# Strike Master Auger Problems



## Nick-Fish (Nov 23, 2010)

I have a 1yr old Strike Master Magnum, Ran great last year first few outings this year were great, went out last nite and it wouldnt run..... After a bit got her to start, and she just chugged would turn rpms, wouldnt turn the auger, after 20mints of sitting she ran, but would sputter and not run smooth... I no my mix is right any recomendations on other things to check?:smile-mad


----------



## MOTOMAN91 (Oct 26, 2010)

Sounds like the gas gummed up the carburator over the summer. The carb will have to be removed and cleaned properly if that's the case. I always put some sea-foam in my gas, it works great, keeps the gas from gumming up. You can find it at auto/marina store.


----------



## Junio58er (Dec 21, 2008)

Old gas? Fresh premium gas with some seafoam additive to start? Have you checked your plug? Idle adjustment screw? Fuel line/ filters dirty gummed up?


----------



## rivrat1959 (Feb 18, 2001)

Did you check the vent screw on top of the gas tank vent?


----------



## Michigan Mafia (Dec 21, 2010)

rivrat1959 said:


> Did you check the vent screw on top of the gas tank vent?


X2.


----------



## Nick-Fish (Nov 23, 2010)

Thanks for the replie's,,,,,,,, it ended up being the filter on the Carb was soaked and choking it out.:yikes:


----------



## shawnfire (Nov 5, 2005)

i have used it last yr last time out it would not start mix was good gas less then a month old still have not had time to look at it still not sure whats up drained the gas


----------



## Chad Smith (Dec 13, 2008)

Keep em coming boys, my lazer mag is doing pretty much the same thing. I took it to the repair shop and they want to put drummel slits in the adjustment screws so the carb can be adjusted. I think it's a bad idea cuz it might void the warrenty but noone around me works on Solo engines so I'm sort of in a bind. I will take note of the filter tho, seems like the shop would have checked that. When I pulled the plug it was damp so I will replace that. I ran it breifly before the the recoil jammed and came off track for the umpteenth time, guess there is a recall on them too so if you have one you may want to look into that, I guess they ship immediatly too. Anyway, yeah I'm pretty livid right now, have a big weekend and no power. BTW I have seafoam, premium and Opti 2 oil in my mix.  
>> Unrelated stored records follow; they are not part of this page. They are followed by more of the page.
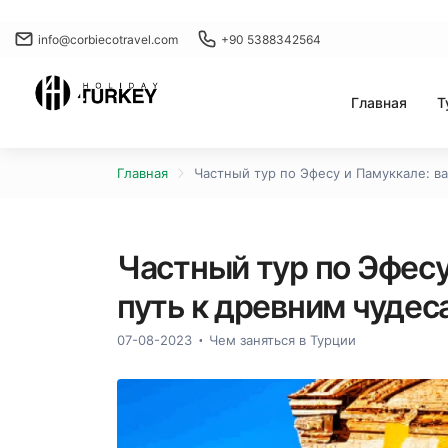
info@corbiecotravel.com
+90 5388342564
Главная
Т
Главная
Частный тур по Эфесу и Памуккале: в
Частный тур по Эфесу
путь к древним чудес
07-08-2023
Чем заняться в Турции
Sent from my iPhone using Tapatalk


----------



## shawnfire (Nov 5, 2005)

i aleady had the pull break they sent one asap but still it sucked out on the ice and it broke. My last trip out also sucked would not start so i used my lazer friend went to drill a hole and lost one of my brand new blade screws and all.... can't find replacement for that either glad i haven't had time to fish yet LOL


----------



## Nick-Fish (Nov 23, 2010)

Ok definetly the white square filter, atleast for me went out last night cut about 20holes shut it down and we let in sit for about 45mins, went to fire it up and she ran rough again spiting and just not running smooth at all, so i took that square filter off, and its like I realesed a monster she was back! So I no it needs a carb adjustment other wise why would that filter be soaked with gas? Oh and the recoil, if you have one of these aguers call strkie master they will just send you a new recoil, if it hasnt went yet,,,, it will!!!


----------



## Bigj5731 (Dec 15, 2010)

the only problem I have with mine is....I bought a new gas tank because my old one got rotten and cracked and started leaking... the replacement gas tank didn't fit correctly...I made it work but just a heads up to some Strike Master Auger owners


----------



## adam bomb (Feb 27, 2006)

Sure makes the old Tecumseh motors look good doesnt it. Sad they went out. Those things run great. Good luck you guys.


----------



## jrsoup (Mar 2, 2007)

adam bomb said:


> Sure makes the old Tecumseh motors look good doesnt it. Sad they went out. Those things run great. Good luck you guys.


 It sure does.


----------



## TheDrake (Jan 4, 2008)

Wow!!! I am starting to lose faith in Strikemaster. Last year the hand augers(Mora) had chinese blades on them. I bought a Lazer yesterday from BPS.... yep chinese blades. And now this recoil issue? I know they are good about fixing the problems in a timely fashion but why not do it right the first time. Its like lets see if we can get by cheaply and if it breaks we will fix it to save our reputation!


----------



## Chad Smith (Dec 13, 2008)

My father was looking at my auger last night and had it running at idle for about a solid minute then he got on the gas and it bogged down. I might clean the carb today but am for sure changing the plug. Check this out, my powerhead came with a Bosch plug, I called the parts store down the road and gave them the number, they have none but it does cross over to a Champion. This is where it gets a little weird, you would think when you replace the plug you gap the new plug just like the old, makes sense right? NO! After some research I found that the Bosch is to be gapped at .019 while the Champ is to be gapped at .030. I'm getting there...


----------



## adam bomb (Feb 27, 2006)

Busted recoils are a big problem with SM augers. Theyre notorious for it. Thats what happens when you make it from composite to lighten it up. Had a Mag 2000 and the recoil busted on that along with some other plastic parts. Thats why it sits here in back up mode. Only got it cause it came with a package purchase....But, when theyre running, theyre a cutting machine no doubt. I just dont like plastic/composite parts.


----------



## shawnfire (Nov 5, 2005)

they stated they had a grease problem as in to much think not..... I will be looking at this weekend to see if i can get it to run. Does anyone know a store where i could get blades (lazer) appears bass pro is out and will not be getting any more..... Store any where from Troy to Howell... thanks


----------



## Nick-Fish (Nov 23, 2010)

That sounds just like mine...... have you tried to take that cover off and that square filter off that cover the carb...... try to run it without thouse on, it was a nite and day diffrence with mine, with it on there I would get on the gas and she would just bog, not getting enough air!!!!


----------